Washington – At least one advocacy group and two truck safety advocates are calling for the federal government to maintain strict hours-of-service regulations for commercial motor vehicle drivers as a way to combat fatigued driving.
At press time, the outlook for the HOS rule for CMV drivers remained uncertain as Congress weighed the Omnibus appropriations bill for fiscal year 2017. Language in the bill could repeal a requirement for drivers to take a 34-hour break once a week – including two stints between 1 a.m. and 5 a.m.
The Arlington, VA-based Truck Safety Coalition states that if such language is approved, CMV drivers would see their working and driving hours increase to 82 hours from 70 and the elimination of a required “weekend” off.
In a letter sent Nov. 10 to Secretary of Transportation Anthony Foxx, Jackie Novak of the Truck Safety Coalition and Jennifer Tierney of Citizens for Reliable and Safe Highways wrote that “if this anti-safety measure is enacted, it will result in more overtired and overworked truck drivers driving alongside our loved ones, which will inevitably lead to more crashes, injuries and fatalities. … Clearly, the solution to this pervasive problem is not to add more driving and working time, but rather to consider ways to address and prevent fatigue.”
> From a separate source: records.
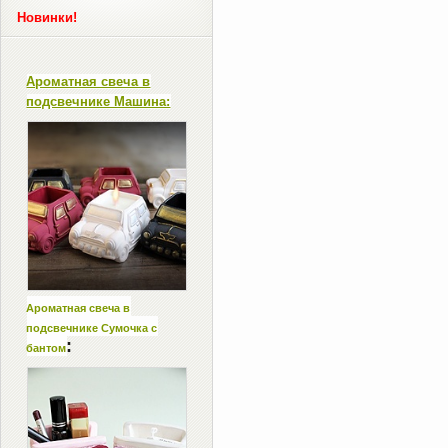
Новинки!
Ароматная свеча в
подсвечнике Машина:
Ароматная свеча в
подсвечнике Сумочка с
:
бантом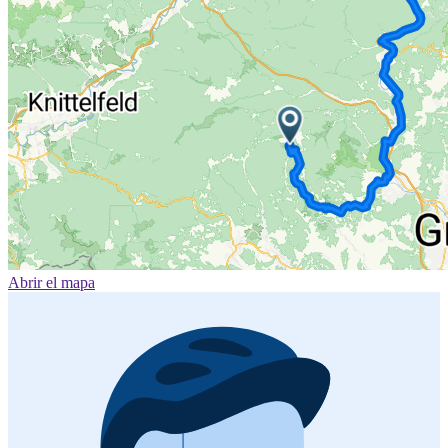
Abrir el mapa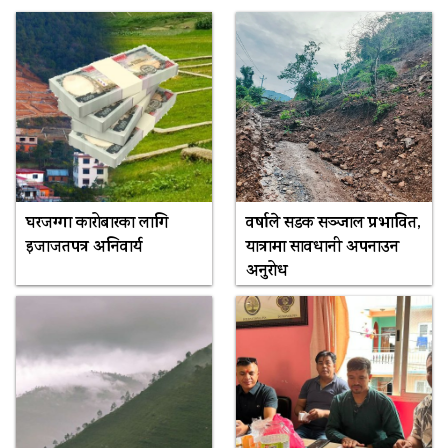
घरजग्गा कारोबारका लागि
वर्षाले सडक सञ्जाल प्रभावित,
इजाजतपत्र अनिवार्य
यात्रामा सावधानी अपनाउन
अनुरोध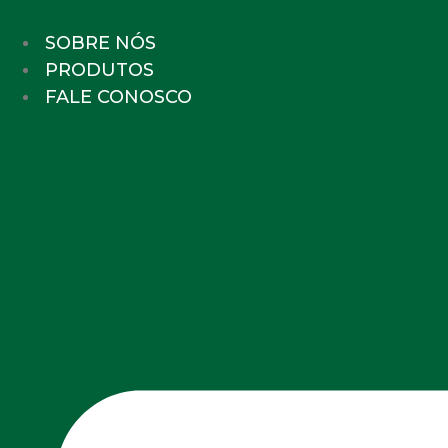
Ir
para
SOBRE NÓS
o
PRODUTOS
conteúdo
FALE CONOSCO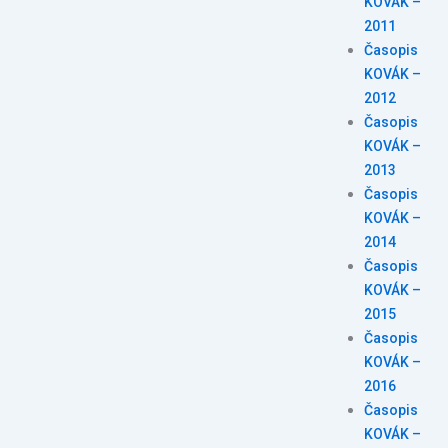
KOVÁK –
2011
Časopis
KOVÁK –
2012
Časopis
KOVÁK –
2013
Časopis
KOVÁK –
2014
Časopis
KOVÁK –
2015
Časopis
KOVÁK –
2016
Časopis
KOVÁK –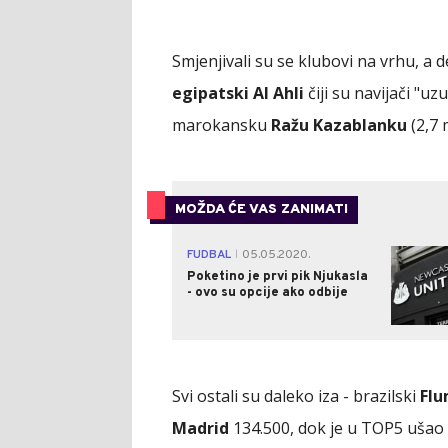
Smjenjivali su se klubovi na vrhu, a d
egipatski Al Ahli
čiji su navijači "uz
marokansku
Ražu Kazablanku
(2,7 
MOŽDA ĆE VAS ZANIMATI
FUDBAL
05.05.2020.
|
Poketino je prvi pik Njukasla
- ovo su opcije ako odbije
Svi ostali su daleko iza - brazilski
Flu
Madrid
134.500, dok je u TOP5 ušao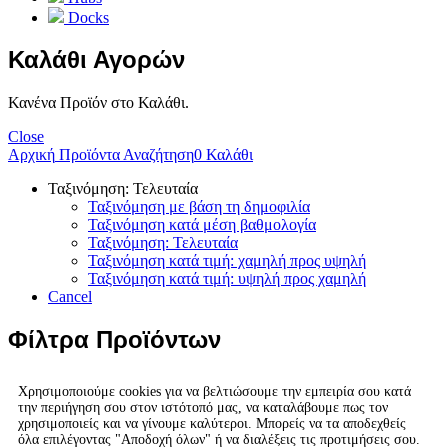
Docks
Καλάθι Αγορών
Κανένα Προϊόν στο Καλάθι.
Close
Αρχική
Προϊόντα
Αναζήτηση
0
Καλάθι
Ταξινόμηση: Τελευταία
Ταξινόμηση με βάση τη δημοφιλία
Ταξινόμηση κατά μέση βαθμολογία
Ταξινόμηση: Τελευταία
Ταξινόμηση κατά τιμή: χαμηλή προς υψηλή
Ταξινόμηση κατά τιμή: υψηλή προς χαμηλή
Cancel
Φίλτρα Προϊόντων
Χρησιμοποιούμε cookies για να βελτιώσουμε την εμπειρία σου κατά
την περιήγηση σου στον ιστότοπό μας, να καταλάβουμε πως τον
χρησιμοποιείς και να γίνουμε καλύτεροι. Μπορείς να τα αποδεχθείς
όλα επιλέγοντας "Αποδοχή όλων" ή να διαλέξεις τις προτιμήσεις σου.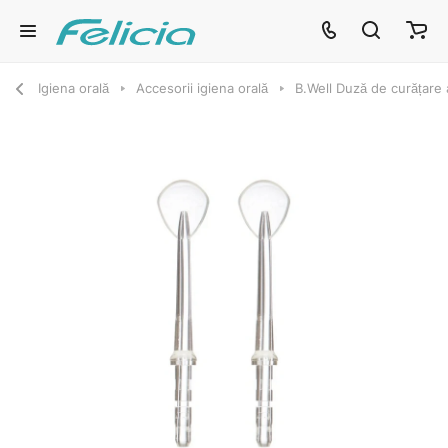
Igiena orală
Accesorii igiena orală
B.Well Duză de curățare a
The Department of Transportation originally issued the restart rule in 2011 after considering material from about 21,000 formal docket comments, six public listening sessions, a review of 80 sources of scientific research and approximately 10 years of rulemaking, according to the Truck Safety Coalition. Any policy rider attached to the fiscal 2017 omnibus appropriations bill will not have been subject to public scrutiny, committee hearings or safety reviews, the coalition states.
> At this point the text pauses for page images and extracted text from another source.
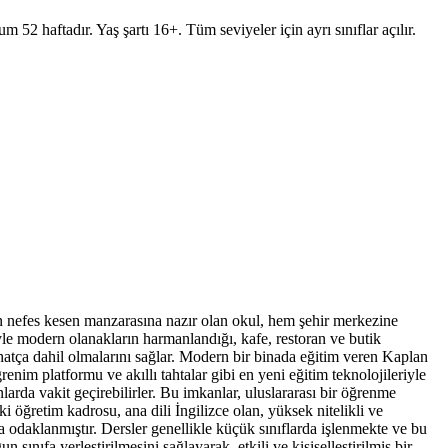
 52 haftadır. Yaş şartı 16+. Tüm seviyeler için ayrı sınıflar açılır.
ün nefes kesen manzarasına nazır olan okul, hem şehir merkezine
yle modern olanakların harmanlandığı, kafe, restoran ve butik
atça dahil olmalarını sağlar. Modern bir binada eğitim veren Kaplan
renim platformu ve akıllı tahtalar gibi en yeni eğitim teknolojileriyle
arda vakit geçirebilirler. Bu imkanlar, uluslararası bir öğrenme
i öğretim kadrosu, ana dili İngilizce olan, yüksek nitelikli ve
a odaklanmıştır. Dersler genellikle küçük sınıflarda işlenmekte ve bu
sınıfa yerleştirilmesini sağlayarak, etkili ve kişiselleştirilmiş bir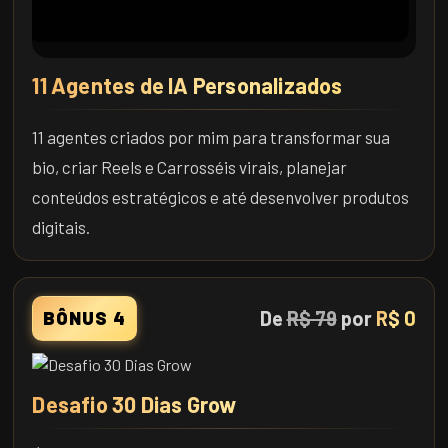
11 Agentes de IA Personalizados
11 agentes criados por mim para transformar sua
bio, criar Reels e Carrosséis virais, planejar
conteúdos estratégicos e até desenvolver produtos
digitais.
De
R$ 79
por
R$ 0
BÔNUS 4
Desafio 30 Dias Grow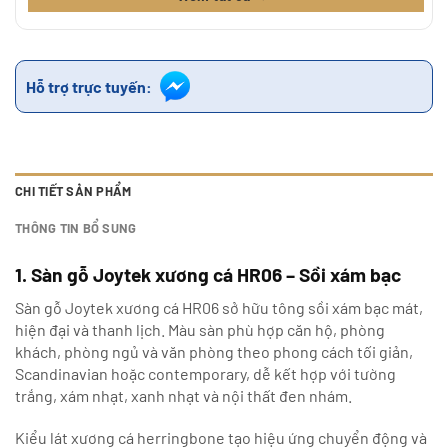
Hỗ trợ trực tuyến:
CHI TIẾT SẢN PHẨM
THÔNG TIN BỔ SUNG
1. Sàn gỗ Joytek xương cá HR06 – Sồi xám bạc
Sàn gỗ Joytek xương cá HR06 sở hữu tông sồi xám bạc mát,
hiện đại và thanh lịch. Màu sàn phù hợp căn hộ, phòng
khách, phòng ngủ và văn phòng theo phong cách tối giản,
Scandinavian hoặc contemporary, dễ kết hợp với tường
trắng, xám nhạt, xanh nhạt và nội thất đen nhám.
Kiểu lát xương cá herringbone tạo hiệu ứng chuyển động và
On May 19, the Senate approved a transportation funding bill that would preserve the HOS rule, with specific details hinging on the results of a study conducted by the Federal Motor Carrier Safety Association. FMCSA aimed to determine if the weekly break improves safety or creates additional crash risks during the morning rush hour. The rule was suspended, pending further research into its safety effects, as part of the Consolidated and Further Continuing Appropriations Act of 2015.